=== Exercise material ===

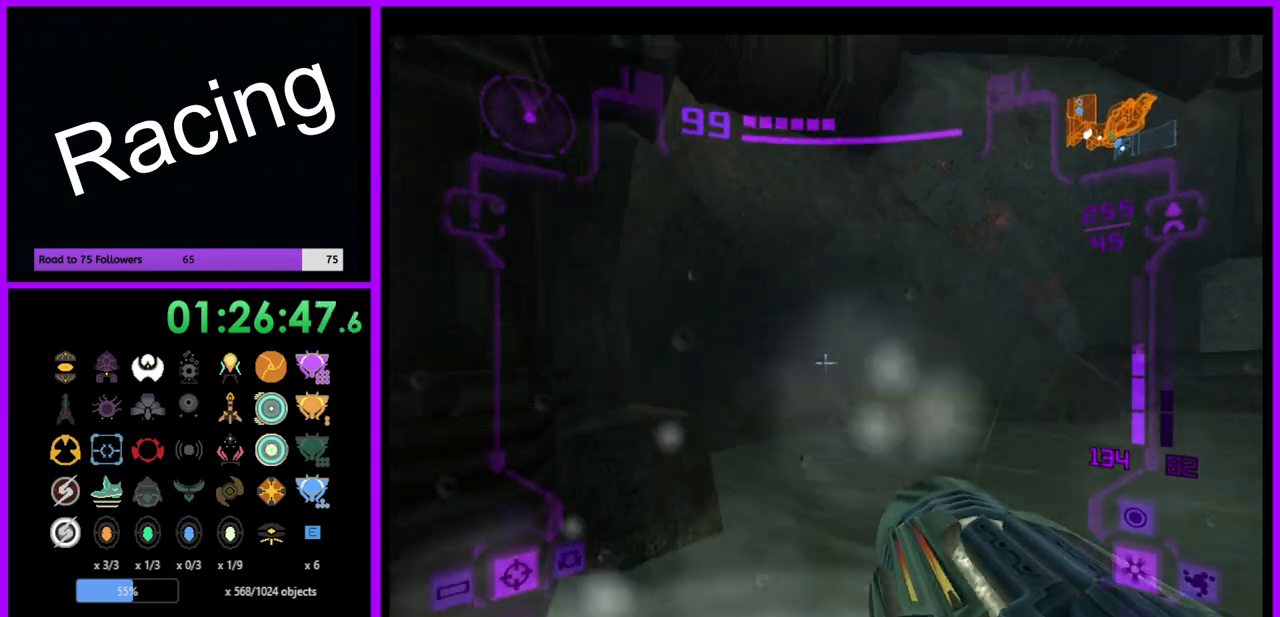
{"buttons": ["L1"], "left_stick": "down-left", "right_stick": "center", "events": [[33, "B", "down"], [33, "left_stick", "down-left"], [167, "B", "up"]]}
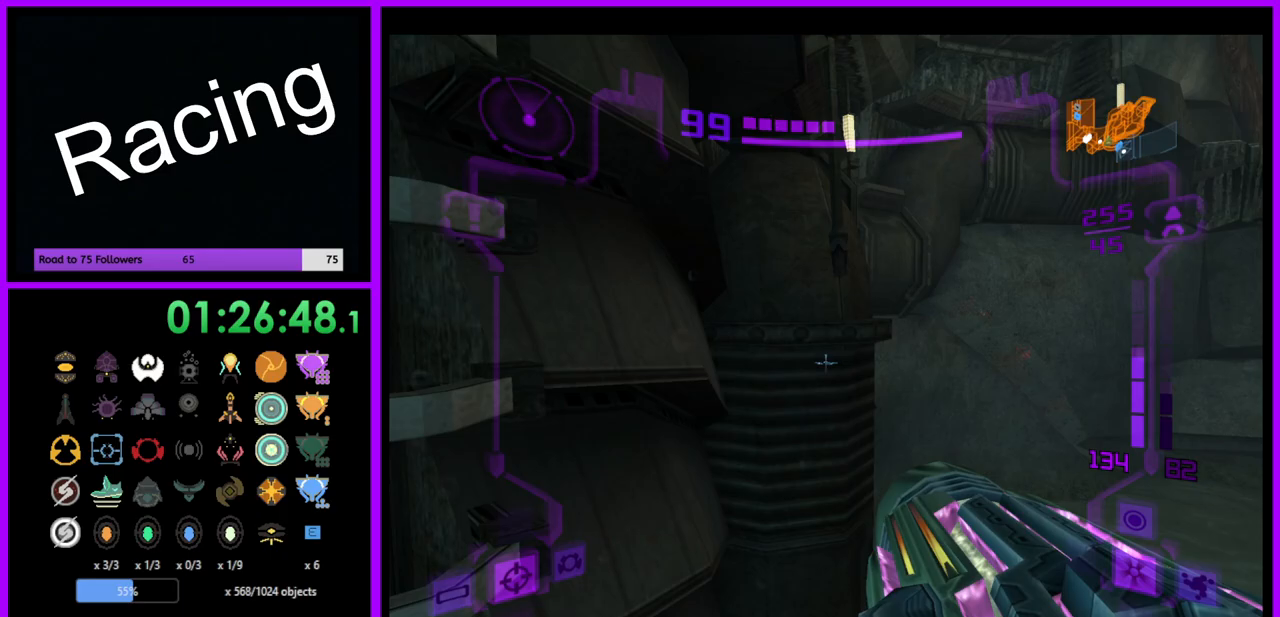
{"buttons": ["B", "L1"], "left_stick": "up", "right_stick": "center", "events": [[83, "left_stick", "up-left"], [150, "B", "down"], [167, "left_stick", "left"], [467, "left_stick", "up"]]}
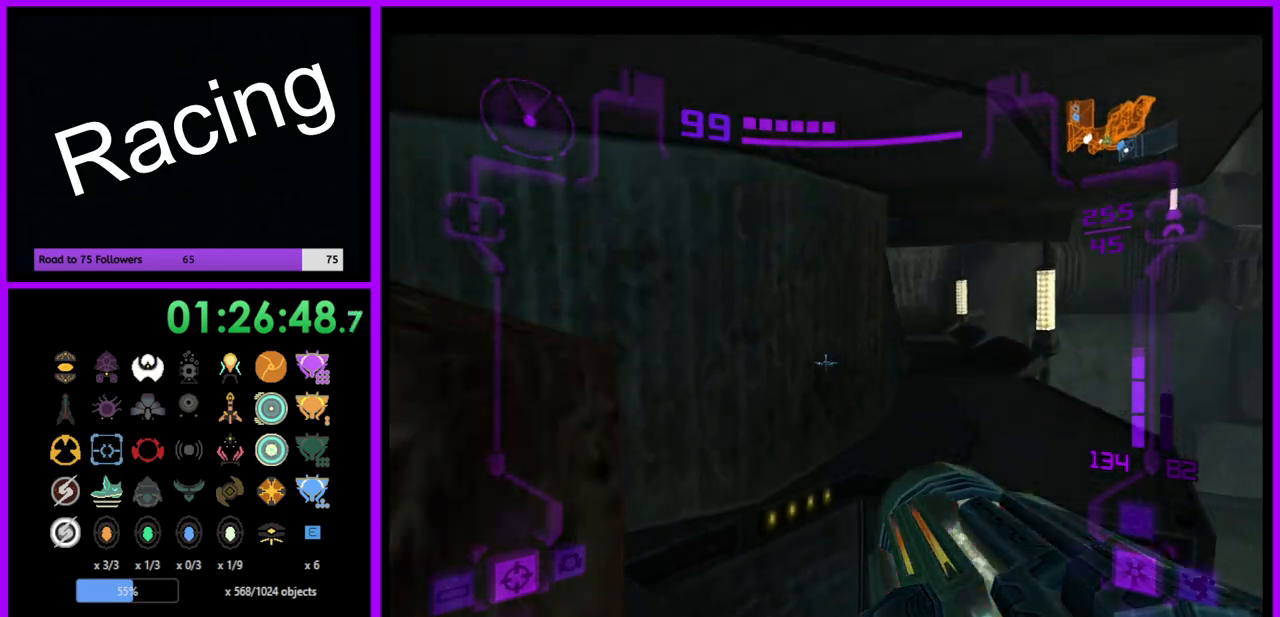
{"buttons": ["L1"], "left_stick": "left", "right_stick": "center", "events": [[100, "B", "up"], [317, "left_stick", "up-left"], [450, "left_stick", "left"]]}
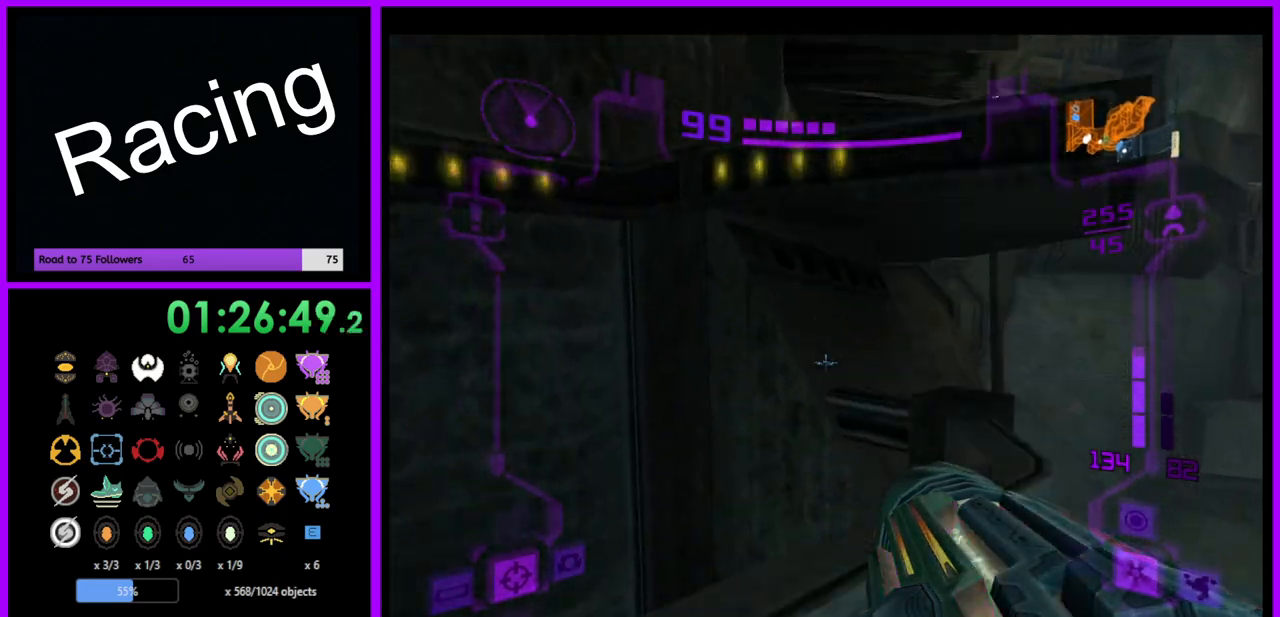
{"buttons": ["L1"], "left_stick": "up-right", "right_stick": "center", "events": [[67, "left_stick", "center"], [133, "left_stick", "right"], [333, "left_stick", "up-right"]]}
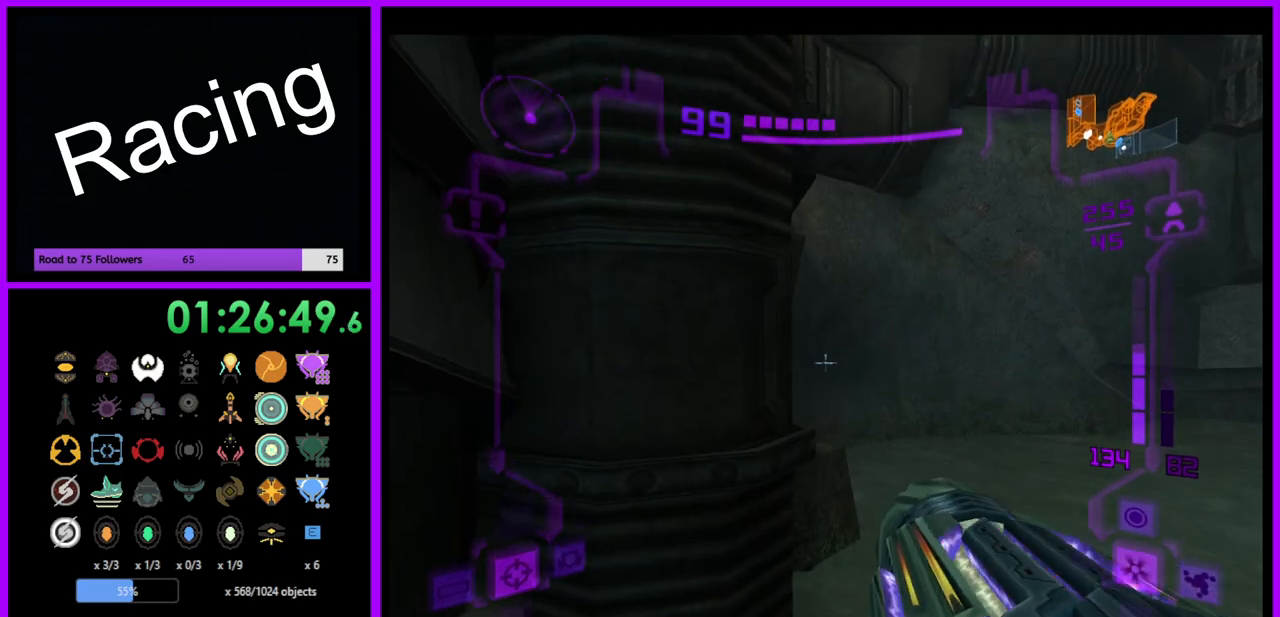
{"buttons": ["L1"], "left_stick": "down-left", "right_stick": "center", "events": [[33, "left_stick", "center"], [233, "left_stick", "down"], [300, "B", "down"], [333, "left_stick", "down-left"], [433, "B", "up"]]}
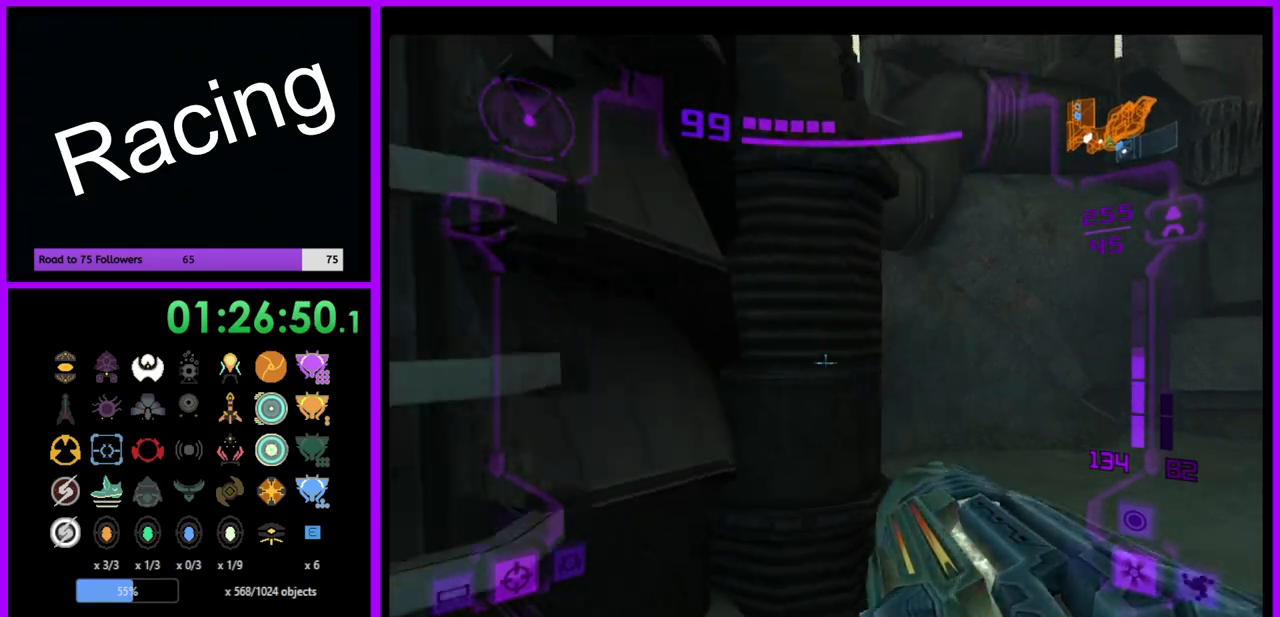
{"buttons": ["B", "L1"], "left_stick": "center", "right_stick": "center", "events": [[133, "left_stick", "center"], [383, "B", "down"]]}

===

Apart from the pictures, write every entry out again exactly.

{"buttons": ["L1"], "left_stick": "down-left", "right_stick": "center", "events": [[33, "B", "down"], [33, "left_stick", "down-left"], [167, "B", "up"]]}
{"buttons": ["B", "L1"], "left_stick": "up", "right_stick": "center", "events": [[83, "left_stick", "up-left"], [150, "B", "down"], [167, "left_stick", "left"], [467, "left_stick", "up"]]}
{"buttons": ["L1"], "left_stick": "left", "right_stick": "center", "events": [[100, "B", "up"], [317, "left_stick", "up-left"], [450, "left_stick", "left"]]}
{"buttons": ["L1"], "left_stick": "up-right", "right_stick": "center", "events": [[67, "left_stick", "center"], [133, "left_stick", "right"], [333, "left_stick", "up-right"]]}
{"buttons": ["L1"], "left_stick": "down-left", "right_stick": "center", "events": [[33, "left_stick", "center"], [233, "left_stick", "down"], [300, "B", "down"], [333, "left_stick", "down-left"], [433, "B", "up"]]}
{"buttons": ["B", "L1"], "left_stick": "center", "right_stick": "center", "events": [[133, "left_stick", "center"], [383, "B", "down"]]}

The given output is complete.